Neuseeland zur Zeit des Goldrausches 1866: Als der Schotte Walter Moody nach schwerer Überfahrt nachts in der Hafenstadt Hokitika anlandet, trifft er im Rauchzimmer des örtlichen Hotels auf eine Versammlung von zwölf Männern, die eine Serie ungelöster Verbrechen verhandeln: Ein reicher Mann ist verschwunden, eine opiumsüchtige Hure hat versucht, sich das Leben zu nehmen, und eine ungeheure Summe Geld wurde im Haus eines stadtbekannten Säufers gefunden. Moody wird bald hineingezogen in das Geheimnis, das schicksalhafte Netz, das so mysteriös ist wie der Nachthimmel selbst.

Meine Rezension:

Ich habe das Buch als Rezensionsexemplar von buecher.de erhalten. Meine Begeisterung hielt sich anfangs in Grenzen, da ich nicht so gern historische Romane lese. Und dieses Buch war dazu noch ziemlich umfangreich. Doch ich wagte mich an das Buch und die Geschichte überraschte mich positiv.

Der Anfang, das muss ich zugeben, war sehr schleppend und zäh und mit vielen Personen und Handlungssprüngen. Ich kämpfte mich jedoch mit Hilfe des Personenverzeichnisses durch die Seiten und ungefähr nach einem Viertel der Geschichte fing diese an Spaß zu machen. Jetzt kam sie in die richtige Bahn und floß nur so über die Seiten. Die Figuren waren bekannt, sie konnten sich nun entwickeln und entfalten und der sehr gute Schreibstil der Autorin sorgte für ein schönes Lesetempo. Die vielen kleinen Wendungen in den Handlungen, die kleinen Geheimnisse, die erst nach und nach freigegeben worden, sorgten für die Abwechslung und die Spannung in der Geschichte. Phasenweise war Eleanor Catton mir zu detailverliebt und etwas zu langsam. Auch wiederholte sie sich des Öfteren, aber es hielt sich noch die Waage, so dass man es als Erinnerungsstütze ansehen konnte.  
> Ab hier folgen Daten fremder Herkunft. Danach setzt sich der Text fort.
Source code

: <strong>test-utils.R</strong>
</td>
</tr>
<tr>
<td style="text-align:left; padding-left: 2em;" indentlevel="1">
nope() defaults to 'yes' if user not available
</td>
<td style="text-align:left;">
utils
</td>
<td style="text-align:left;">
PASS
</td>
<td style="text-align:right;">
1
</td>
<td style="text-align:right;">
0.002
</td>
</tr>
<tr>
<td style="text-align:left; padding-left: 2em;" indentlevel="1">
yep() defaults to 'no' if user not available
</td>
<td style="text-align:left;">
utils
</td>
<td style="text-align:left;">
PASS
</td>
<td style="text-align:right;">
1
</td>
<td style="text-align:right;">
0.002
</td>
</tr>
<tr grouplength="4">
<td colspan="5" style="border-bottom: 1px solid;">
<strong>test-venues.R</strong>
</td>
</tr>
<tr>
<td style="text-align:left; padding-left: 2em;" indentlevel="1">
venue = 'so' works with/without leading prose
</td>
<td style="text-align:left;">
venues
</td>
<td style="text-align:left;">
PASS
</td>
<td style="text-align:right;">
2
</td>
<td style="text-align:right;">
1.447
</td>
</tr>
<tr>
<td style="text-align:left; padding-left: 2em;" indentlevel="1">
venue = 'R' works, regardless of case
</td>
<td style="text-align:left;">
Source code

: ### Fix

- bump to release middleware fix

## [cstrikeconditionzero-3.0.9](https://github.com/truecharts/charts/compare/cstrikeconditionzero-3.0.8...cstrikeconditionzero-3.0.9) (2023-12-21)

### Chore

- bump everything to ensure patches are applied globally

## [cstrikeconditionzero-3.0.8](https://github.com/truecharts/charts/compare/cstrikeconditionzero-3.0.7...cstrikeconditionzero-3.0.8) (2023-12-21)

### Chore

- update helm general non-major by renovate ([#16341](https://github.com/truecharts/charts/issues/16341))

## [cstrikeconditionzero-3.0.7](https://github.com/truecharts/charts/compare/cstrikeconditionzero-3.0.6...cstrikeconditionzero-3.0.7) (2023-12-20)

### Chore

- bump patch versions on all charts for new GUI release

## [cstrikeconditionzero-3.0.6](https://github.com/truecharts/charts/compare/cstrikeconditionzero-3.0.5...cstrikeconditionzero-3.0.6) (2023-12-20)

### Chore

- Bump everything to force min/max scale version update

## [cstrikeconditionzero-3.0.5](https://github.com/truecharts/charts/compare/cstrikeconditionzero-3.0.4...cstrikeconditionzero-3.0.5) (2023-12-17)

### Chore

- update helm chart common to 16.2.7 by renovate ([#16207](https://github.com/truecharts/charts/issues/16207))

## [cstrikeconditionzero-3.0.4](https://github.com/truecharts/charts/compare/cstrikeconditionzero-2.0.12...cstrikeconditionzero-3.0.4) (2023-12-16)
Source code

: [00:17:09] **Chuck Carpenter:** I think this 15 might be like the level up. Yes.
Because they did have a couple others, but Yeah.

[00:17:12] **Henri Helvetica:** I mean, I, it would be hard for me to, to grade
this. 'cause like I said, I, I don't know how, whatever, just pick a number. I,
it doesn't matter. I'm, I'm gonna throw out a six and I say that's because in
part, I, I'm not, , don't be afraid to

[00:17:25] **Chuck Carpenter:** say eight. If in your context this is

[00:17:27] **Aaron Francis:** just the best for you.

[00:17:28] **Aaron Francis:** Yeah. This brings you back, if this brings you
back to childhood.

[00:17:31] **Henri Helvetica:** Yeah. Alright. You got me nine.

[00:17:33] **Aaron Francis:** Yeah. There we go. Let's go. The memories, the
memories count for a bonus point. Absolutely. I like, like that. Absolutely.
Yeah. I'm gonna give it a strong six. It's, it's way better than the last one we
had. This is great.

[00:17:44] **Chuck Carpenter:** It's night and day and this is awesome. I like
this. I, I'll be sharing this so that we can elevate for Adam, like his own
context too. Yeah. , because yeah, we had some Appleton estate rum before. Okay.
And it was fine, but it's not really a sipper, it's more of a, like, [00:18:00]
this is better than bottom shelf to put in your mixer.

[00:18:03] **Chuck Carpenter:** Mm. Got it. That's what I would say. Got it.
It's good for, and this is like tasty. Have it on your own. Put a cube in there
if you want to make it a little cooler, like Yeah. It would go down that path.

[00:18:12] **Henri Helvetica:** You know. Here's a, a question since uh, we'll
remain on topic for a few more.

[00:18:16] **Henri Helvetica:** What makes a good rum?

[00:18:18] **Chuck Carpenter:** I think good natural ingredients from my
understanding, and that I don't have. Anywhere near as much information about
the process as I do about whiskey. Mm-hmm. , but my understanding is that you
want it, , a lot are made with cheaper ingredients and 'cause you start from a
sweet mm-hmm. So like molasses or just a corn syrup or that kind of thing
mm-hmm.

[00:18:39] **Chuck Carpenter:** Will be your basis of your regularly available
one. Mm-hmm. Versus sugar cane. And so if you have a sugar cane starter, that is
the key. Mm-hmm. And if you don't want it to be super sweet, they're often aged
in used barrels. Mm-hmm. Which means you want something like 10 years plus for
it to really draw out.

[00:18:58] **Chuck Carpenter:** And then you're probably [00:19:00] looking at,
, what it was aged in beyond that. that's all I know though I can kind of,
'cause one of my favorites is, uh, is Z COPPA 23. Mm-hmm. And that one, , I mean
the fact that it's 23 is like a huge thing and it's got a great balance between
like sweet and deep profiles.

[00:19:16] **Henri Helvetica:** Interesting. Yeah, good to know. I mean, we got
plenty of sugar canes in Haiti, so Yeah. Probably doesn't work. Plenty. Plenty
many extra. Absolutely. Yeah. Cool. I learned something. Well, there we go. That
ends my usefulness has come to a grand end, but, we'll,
Die Autorin hat es geschafft, dass es nicht nur ein historischer Roman, sondern auch ein kleiner Kriminalfall ist. Nicht im klassischen Sinne, aber es gibt auch hier Tote und Verdächtige. Was mir sehr gut gefallen hat, war der Schreibstil. Er war so gut, dass man beim Lesen Bilder im Kopf entwickeln konnte und die Geschichte wie ein kleiner Film ablief. 

Es ist kein Buch, welches man mal so eben für zwischendurch liest. Man muss sich etwas Zeit nehmen (vorallem für den Anfang) und möglichst längere Passagen lesen, denn durch die etwas langsamere Erzählweise reichen ein paar Seiten nicht aus, um die Geschichte voranzubringen.

Insgesamt ist es eine interessante, gut gestrickte Geschichte für die man einen längeren Atem braucht, aber trotzdem gut unterhalten wird.